Medo, medo, eu vivo com medo. Eu sou um medroso. Não venha me dizer: “Não tenha medo da morte”. Porque eu me quero vivo. Uma vez ouvi meu amigo [o escritor] Ariano Suassuna dizer que ele chama a morte de Caetana e que, quando vê a Caetana, ele corre dela. Eu não quero ver a Caetana nem…

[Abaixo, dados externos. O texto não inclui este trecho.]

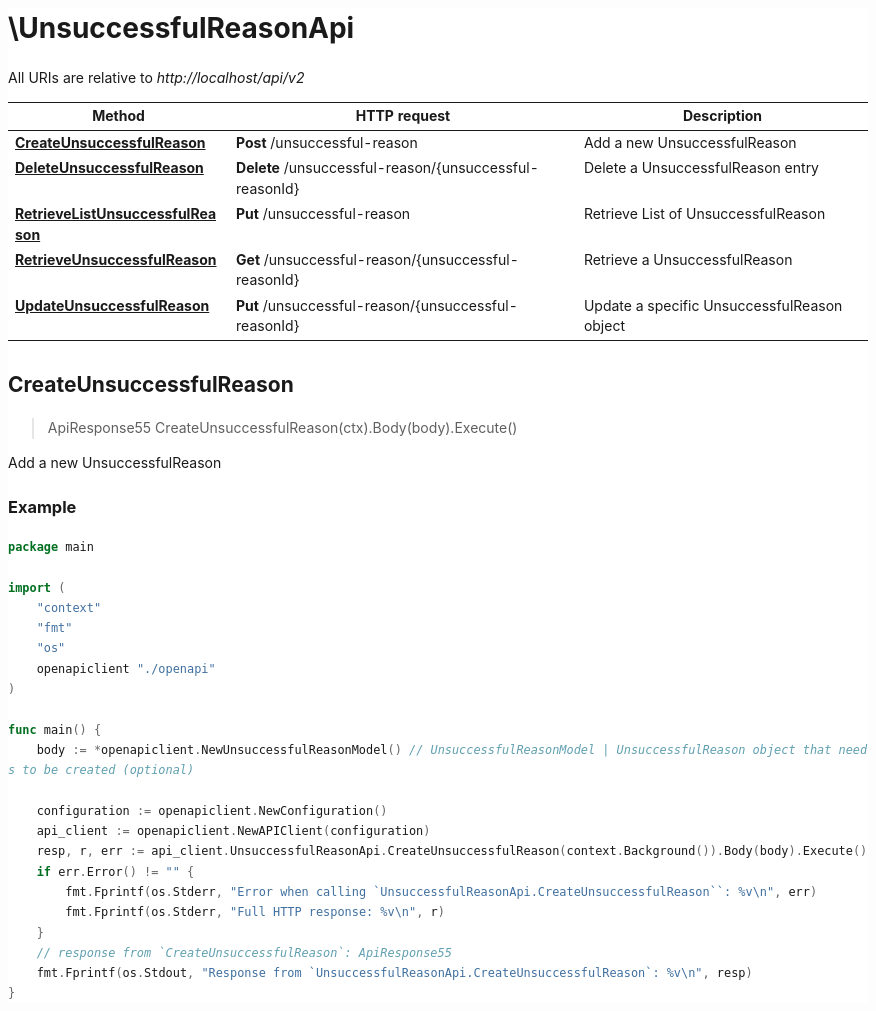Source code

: # \UnsuccessfulReasonApi

All URIs are relative to *http://localhost/api/v2*

Method | HTTP request | Description
------------- | ------------- | -------------
[**CreateUnsuccessfulReason**](UnsuccessfulReasonApi.md#CreateUnsuccessfulReason) | **Post** /unsuccessful-reason | Add a new UnsuccessfulReason
[**DeleteUnsuccessfulReason**](UnsuccessfulReasonApi.md#DeleteUnsuccessfulReason) | **Delete** /unsuccessful-reason/{unsuccessful-reasonId} | Delete a UnsuccessfulReason entry
[**RetrieveListUnsuccessfulReason**](UnsuccessfulReasonApi.md#RetrieveListUnsuccessfulReason) | **Put** /unsuccessful-reason | Retrieve List of UnsuccessfulReason
[**RetrieveUnsuccessfulReason**](UnsuccessfulReasonApi.md#RetrieveUnsuccessfulReason) | **Get** /unsuccessful-reason/{unsuccessful-reasonId} | Retrieve a UnsuccessfulReason
[**UpdateUnsuccessfulReason**](UnsuccessfulReasonApi.md#UpdateUnsuccessfulReason) | **Put** /unsuccessful-reason/{unsuccessful-reasonId} | Update a specific UnsuccessfulReason object



## CreateUnsuccessfulReason

> ApiResponse55 CreateUnsuccessfulReason(ctx).Body(body).Execute()

Add a new UnsuccessfulReason



### Example

```go
package main

import (
    "context"
    "fmt"
    "os"
    openapiclient "./openapi"
)

func main() {
    body := *openapiclient.NewUnsuccessfulReasonModel() // UnsuccessfulReasonModel | UnsuccessfulReason object that needs to be created (optional)

    configuration := openapiclient.NewConfiguration()
    api_client := openapiclient.NewAPIClient(configuration)
    resp, r, err := api_client.UnsuccessfulReasonApi.CreateUnsuccessfulReason(context.Background()).Body(body).Execute()
    if err.Error() != "" {
        fmt.Fprintf(os.Stderr, "Error when calling `UnsuccessfulReasonApi.CreateUnsuccessfulReason``: %v\n", err)
        fmt.Fprintf(os.Stderr, "Full HTTP response: %v\n", r)
    }
    // response from `CreateUnsuccessfulReason`: ApiResponse55
    fmt.Fprintf(os.Stdout, "Response from `UnsuccessfulReasonApi.CreateUnsuccessfulReason`: %v\n", resp)
}
```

Sobre política, diz que o ex-ministro da Educação Fernando Haddad, candidato à Prefeitura de São Paulo pelo PT, “é o melhor candidato” e representa a oportunidade para a maior cidade do País evoluir. “São Paulo não pode continuar na mesmice de tantas e tantas décadas. Eu acho que ele vai surpreender muita gente. E desse negócio de surpreender muita gente eu sei. Muita gente dizia que a Dilma era um poste, que eu estava louco, que eu não entendia de política. Com o Fernando Haddad será a mesma coisa”.
“E em 2014? O senhor volta a disputar a Presidência?, pergunta uma das repórteres:
“Para mim não tem 2014, 2018, 2022. Deixa eu contar uma coisa para vocês: eu acabei de deixar a Presidência da República, tem apenas um ano e quatro meses que eu deixei a Presidência. Poucos brasileiros tiveram a sorte de passar pela Presidência da forma exitosa com que eu passei. E repetir o que eu fiz não será tarefa fácil. Eu sempre terei como adversário eu mesmo. Para que é que eu vou procurar sarna para me coçar se eu posso ajudar outras pessoas, posso trabalhar para outras pessoas? E depois é o seguinte: você precisa esperar o tempo passar. Essas coisas você não decide agora. Um belo dia você não quer uma coisa, de repente se apresenta uma chance, você participa.
Mas a minha vontade agora é ajudar a minha companheira a ser a melhor presidenta, a trabalhar a reeleição dela. Eu digo sempre o seguinte: a Dilma só não será candidata à reeleição se ela não quiser. É direito dela, constitucional, de ser candidata a presidente da República. E eu terei imenso prazer de ser cabo eleitoral.